Crossing the intersection of Chestnut and Clark, it's near impossible to miss the whir of construction in the area. The neighborhood is just one of many downtown witnessing a dramatic uptick in new housing, typically in the form of tall, slender towers packed with small units.

But one new development, the Chestnut Row Homes, is bucking those trends. The series of seven attached single family homes clad with limestone facades is aiming to revive Victorian-era architecture and bring quality to Chicago’s downtown.

The new residences come at the hands of Col. Jennifer Pritzker’s Tawani Enterprises. The firm is known for helming historic preservation and adaptive reuse projects around Chicago, notably the restoration of Frank Lloyd Wright’s Emil Bach House as a short-stay rental and event space.

But the idea for Chestnut Row has organic roots, taking inspiration from a pair of vintage homes located across the street which were acquired and restored by Tawani in 2013, according to real estate project coordinator Nicole Kleidon.
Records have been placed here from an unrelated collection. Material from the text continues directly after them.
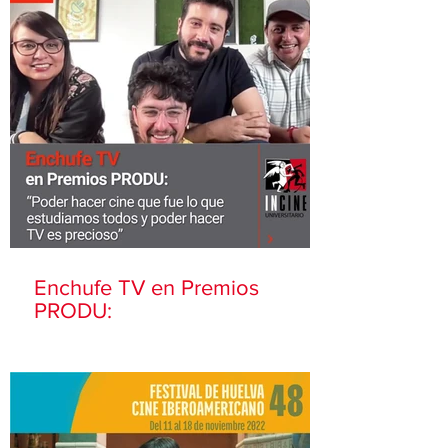
Enchufe TV en Premios
PRODU:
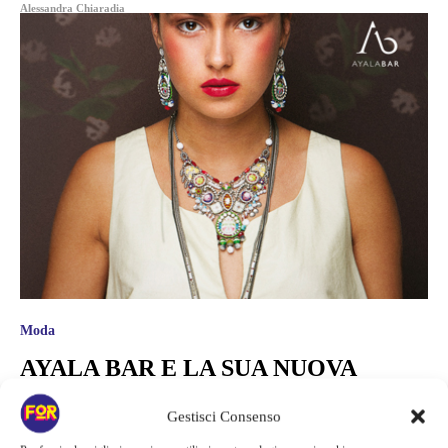
Alessandra Chiaradia
Moda
AYALA BAR E LA SUA NUOVA
COLLEZIONE ISPIRATA A FRIDA
Gestisci Consenso
KAHLO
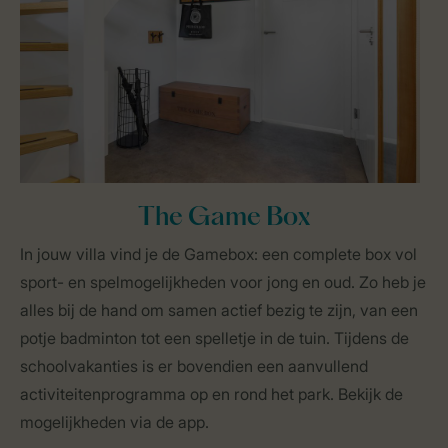
The Game Box
In jouw villa vind je de Gamebox: een complete box vol
sport- en spelmogelijkheden voor jong en oud. Zo heb je
alles bij de hand om samen actief bezig te zijn, van een
potje badminton tot een spelletje in de tuin. Tijdens de
schoolvakanties is er bovendien een aanvullend
activiteitenprogramma op en rond het park. Bekijk de
mogelijkheden via de app.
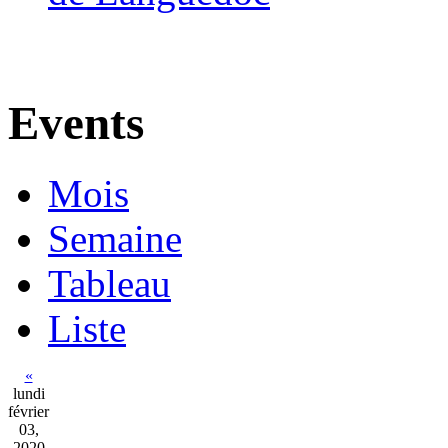
Events
Mois
Semaine
Tableau
Liste
«
lundi
février
03,
2020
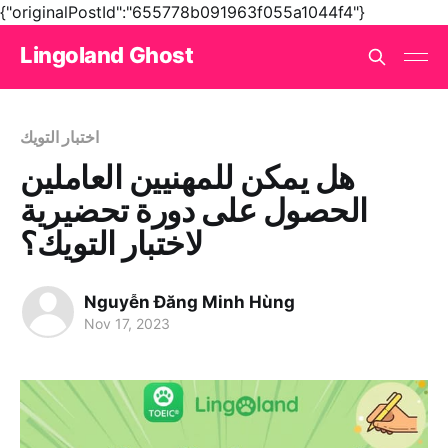
{"originalPostId":"655778b091963f055a1044f4"}
Lingoland Ghost
اختبار التويك
هل يمكن للمهنيين العاملين
الحصول على دورة تحضيرية
لاختبار التويك؟
Nguyễn Đăng Minh Hùng
Nov 17, 2023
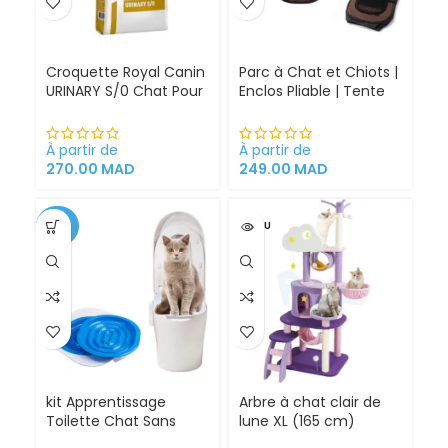
Croquette Royal Canin
Parc à Chat et Chiots |
URINARY S/0 Chat Pour
Enclos Pliable | Tente
Problèmes Urinaires
pour Chiens intérieur
Cystite régime
et extérieur
médicalisé
À partir de
À partir de
270.00
MAD
249.00
MAD
-34%
VENDU
kit Apprentissage
Arbre à chat clair de
Toilette Chat Sans
lune XL (165 cm)
Litière 100% éfficace
espace de jeu pour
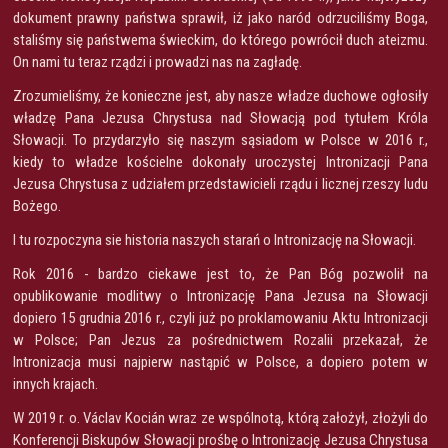
dokument prawny państwa sprawił, iż jako naród odrzuciliśmy Boga,
staliśmy się państwema świeckim, do którego powrócił duch ateizmu.
On nami tu teraz rządzi i prowadzi nas na zagładę.
Zrozumieliśmy, że konieczne jest, aby nasze władze duchowe ogłosiły
władzę Pana Jezusa Chrystusa nad Słowacją pod tytułem Króla
Słowacji. To przydarzyło się naszym sąsiadom w Polsce w 2016 r.,
kiedy to władze kościelne dokonały uroczystej Intronizacji Pana
Jezusa Chrystusa z udziałem przedstawicieli rządu i licznej rzeszy ludu
Bożego.
I tu rozpoczyna sie historia naszych starań o Intronizację na Słowacji.
Rok 2016 - bardzo ciekawe jest to, że Pan Bóg pozwolił na
opublikowanie modlitwy o Intronizację Pana Jezusa na Słowacji
dopiero 15 grudnia 2016 r., czyli już po proklamowaniu Aktu Intronizacji
w Polsce; Pan Jezus za pośrednictwem Rozalii przekazał, że
Intronizacja musi najpierw nastąpić w Polsce, a dopiero potem w
innych krajach.
W 2019 r. o. Václav Kocián wraz ze wspólnotą, którą założył, złożyli do
Konferencji Biskupów Słowacji prośbę o Intronizację Jezusa Chrystusa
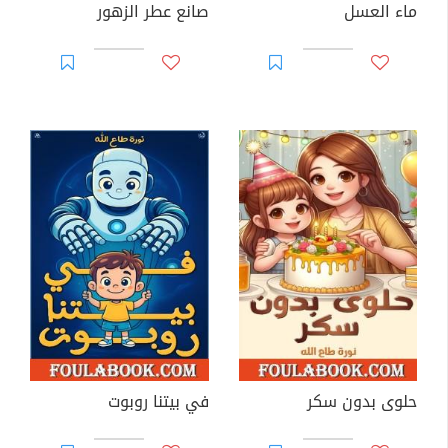
ماء العسل
صانع عطر الزهور
حلوى بدون سكر
في بيتنا روبوت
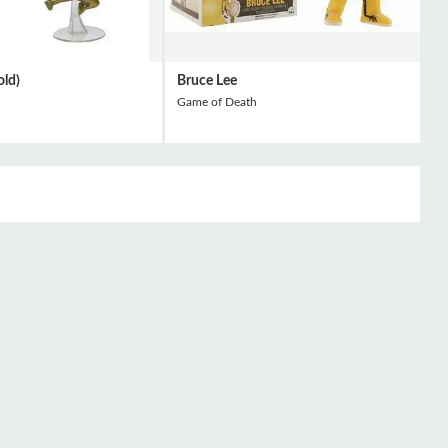
old)
Bruce Lee
Game of Death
“Historic architecture is Col. Pritzker’s passion,” Kleidon says. “These homes weren’t built with maximum profit in mind.”

Indeed, Tawani's focus on materials and gilded age build quality is a rarity in today’s new construction market.

But they aren't cheap either. Rents at Chestnut Row range from $13,500 to $15,000 a month, making the units some of Chicago's priciest. (RentCafe estimates that the current average rent in the Gold Coast is just under $2,200 per month).

The justification? "The quality demands it," says Kimberlee Carr, Director of Property Management with Tawani, who added that their target market is upscale renters seeking new finishes and the privacy of a single family home. Each unit includes two indoor parking spaces in the monthly rent.

Image: Brooke McMahon/Tawani

Tawani tapped Chicago’s Booth Hansen to lead the project’s design, both inside and out. Though Col. Pritzker approached the firm with the development’s key design elements, Booth Hansen designers worked through a number of floor plans, eventually settling on one that's flexible for families and entertaining. Each unit along Chestnut Street boasts large kitchens, spacious outdoor decks, elevators, and third-floor kitchenettes.

One of the more complicated parts of the design? Choosing the right limestone for the exterior facades.

“Tawani wanted something that was warm and natural, but it’s not easy to find this light color limestone,” says Mike Staats, associate with Booth Hansen. “We had to go down to Texas to check it out and see if it’d work in that neighborhood, since Indiana quarries ran out of the Indiana buff commonly used in Chicago.”

Inside, tenants will find spaces outfitted with walnut trim, Calacatta Gold marble, and smart home controls. The development also features a shared outdoor courtyard with a fire pit, gas grills, and lounge chairs.

“The development provides elegant, timeless residences that connect people to the past while enhancing the beauty of the neighborhood now and in the future,” Col. Pritzker said in an email statement. “To preserve the neighborhood’s charm, the Chestnut Row Homes were thoughtfully designed as contemporary interpretations of the historic homes in the area.”

First residents begin move-ins on January 1, 2019.